* ARTICLE *
Est-ce la fin des années noires de l’UEMOA ?
Après une décennie d’instabilité politique et de violences, les huit pays membres de l’Union semblent sortis des années noires. Et vont pouvoir relancer une véritable politique d’intégration régionale.
À l’heure où l’Union économique et monétaire ouest-africaine (UEMOA) célèbre son vingtième anniversaire, les élections générales qui viennent de se tenir sans heurts en Guinée-Bissau pourraient bien permettre à l’organisation sous-régionale d’espérer tourner durablement la page des années noires.
Pour ses huit États membres (Bénin, Burkina Faso, Côte d’Ivoire, Guinée-Bissau, Mali, Niger, Sénégal et Togo), cette décennie de tous les dangers débute en 2002, lorsque la Côte d’Ivoire bascule dans une guerre civile – la moitié nord du pays est alors occupée par une rébellion armée – qui ne trouvera une issue qu’après une crise postélectorale de cinq mois, entre 2010 et 2011. Un véritable séisme pour l’UEMOA, Abidjan représentant 40 % de son PIB. Outre l’impact de l’effondrement de l’économie ivoirienne sur l’ensemble de la zone en matière d’indicateurs macroéconomiques, la partition du pays a durablement perturbé le commerce transfrontalier et la circulation des personnes, à rebours de la raison d’être de cette Union qui aspirait à constituer un espace de libre-échange.
Dans les années 1950, les fondations de l’actuelle Union européenne avaient été jetées dans un contexte de paix, de stabilité politique, de convergence entre ses membres et de forte croissance économique. L’UEMOA, elle, a vu le jour au moment d’un cataclysme monétaire (la dévaluation du franc CFA de 1994), alors que ses États étaient encore fragiles, leurs performances économiques disparates, et qu’ils allaient en outre traverser nombre de crises au cours des deux décennies à venir.
Au Togo, en 2005, les troubles qui éclatent lorsque Faure Essozimna Gnassingbé succède à son père, Gnassingbé Eyadéma, représentent un épisode difficile à gérer. Tandis qu’au Niger, un pays déjà confronté à des vagues successives de rébellions touarègues, l’instabilité politique culmine avec le coup de force constitutionnel du président Mamadou Tandja en août 2009, suivi par un coup d’État militaire six mois plus tard.

* Enregistrements d'annotation de régions *
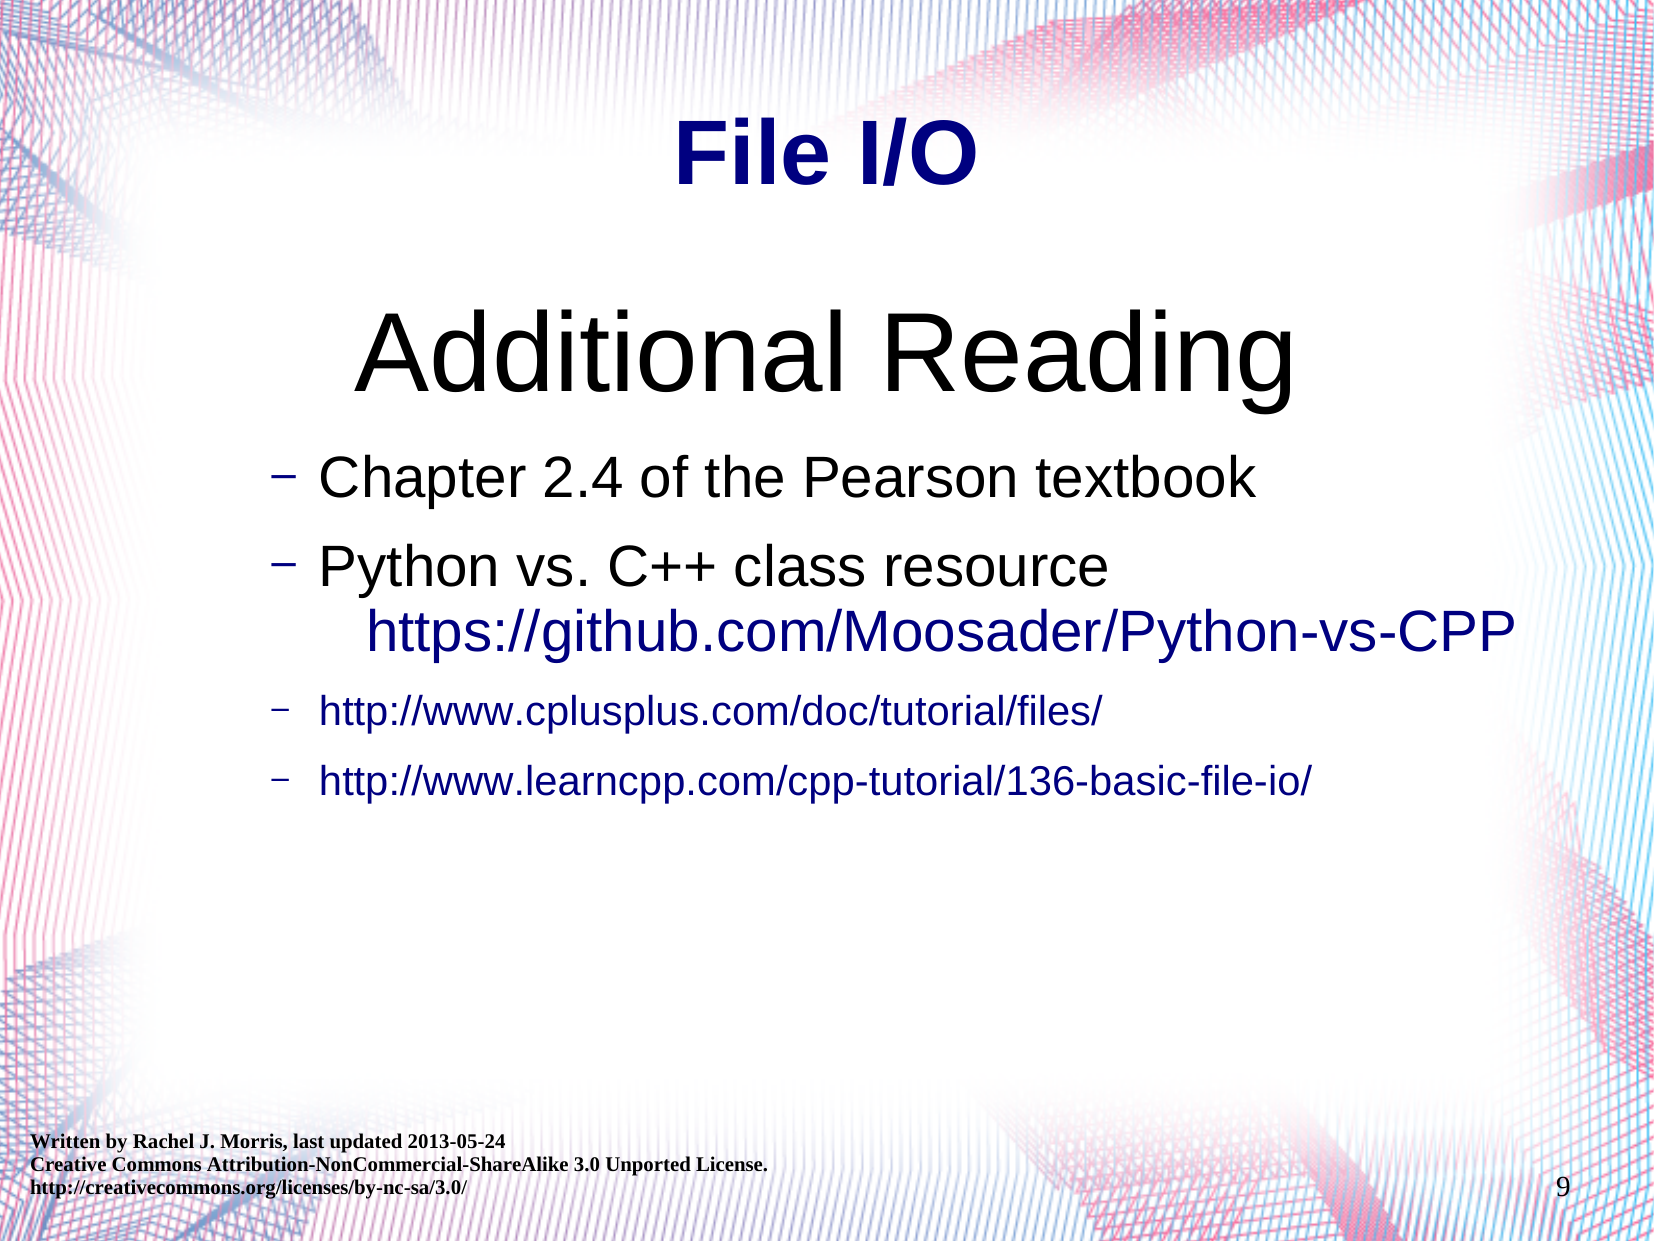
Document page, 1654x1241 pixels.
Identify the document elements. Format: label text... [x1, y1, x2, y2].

list Additional Reading Chapter 2.4 of the Pearson textbook Python vs. C++ class resource https://github.com/Moosader/Python-vs-CPP http://www.cplusplus.com/doc/tutorial/files/ http://www.learncpp.com/cpp-tutorial/136-basic-file-io/ [82, 290, 1571, 1010]
title File I/O [82, 49, 1571, 257]
picture [0, 0, 1654, 1241]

* ÉNONCÉ A *
Comment traduire en anglais cette phrase de l'article sur l'UEMOA : « Dans les années 1950, les fondations de l'actuelle Union européenne avaient été jetées dans un contexte de paix, de stabilité politique, de convergence entre ses membres et de forte croissance économique. » ?
* ÉNONCÉ B *
Pouvez-vous reproduire, dans l'article sur l'UEMOA, tout ce qui va de « À l’heure où » jusqu'à « page des années noires. » ?
* ÉNONCÉ C *
Pouvez-vous poursuivre l'article sur les années noires de l'UEMOA à partir de l'endroit où il s'arrête ?
Ces entrées constituent un matériau à part, indépendant de l'article.

* RÉPONSE A *
In the 1950s, the foundations of today's European Union were laid in a context of peace, political stability, convergence among its members and strong economic growth.

* RÉPONSE B *
À l’heure où l’Union économique et monétaire ouest-africaine (UEMOA) célèbre son vingtième anniversaire, les élections générales qui viennent de se tenir sans heurts en Guinée-Bissau pourraient bien permettre à l’organisation sous-régionale d’espérer tourner durablement la page des années noires.

* RÉPONSE C *
Démission
Mais c’est surtout la crise postélectorale ivoirienne, de décembre 2010 à avril 2011, qui pose un défi majeur aux deux principales organisations de la sous-région, l’UEMOA et sa grande soeur, la Communauté économique des États de l’Afrique de l’Ouest (Cedeao). Au lendemain du second tour de l’élection, le pays se réveille avec deux présidents. Les deux structures régionales reconnaissent la victoire d’Alassane Ouattara… même si les clés du coffre-fort national se trouvent toujours entre les mains de Laurent Gbagbo.
En janvier 2011, l’Ivoirien Philippe-Henri Dacoury-Tabley, gouverneur de la Banque centrale des états de l’Afrique de l’Ouest (BCEAO), un proche de Gbagbo, est poussé à la démission après avoir autorisé des décaissements en faveur du régime de ce dernier de l’ordre de 60 à 100 milliards de F CFA [91,5 à 152,5 millions d’euros]. Un mois plus tard, pour empêcher le président sortant de se maintenir à la tête de l’État, Jean-Baptiste Compaoré, gouverneur par intérim de la BCEAO, lance un avertissement aux banques implantées en Côte d’Ivoire : celles qui aideraient le camp Gbagbo à constituer un système bancaire parallèle seraient passibles de sanctions. Dans le même temps, l’UEMOA suspend provisoirement les activités de la Bourse régionale des valeurs mobilières (BRVM) après la décision de Gbagbo d’en réquisitionner les locaux à Abidjan.
Début 2012, alors que la situation se normalise progressivement en Côte d’Ivoire, c’est au tour du Mali de s’effondrer. L’UEMOA demeure impuissante face à une offensive touarègue et jihadiste qui compromet l’intégrité territoriale du pays et menace la sous-région tout entière. Et voilà qu’un mois seulement après le coup d’État fomenté par le capitaine Amadou Haya Sanogo contre le président malien Amadou Toumani Touré, l’armée bissau-guinéenne met en oeuvre un scénario similaire, renversant le régime en place au lendemain du premier tour de l’élection présidentielle d’avril 2012 et plongeant le pays dans une transition qui durera deux ans.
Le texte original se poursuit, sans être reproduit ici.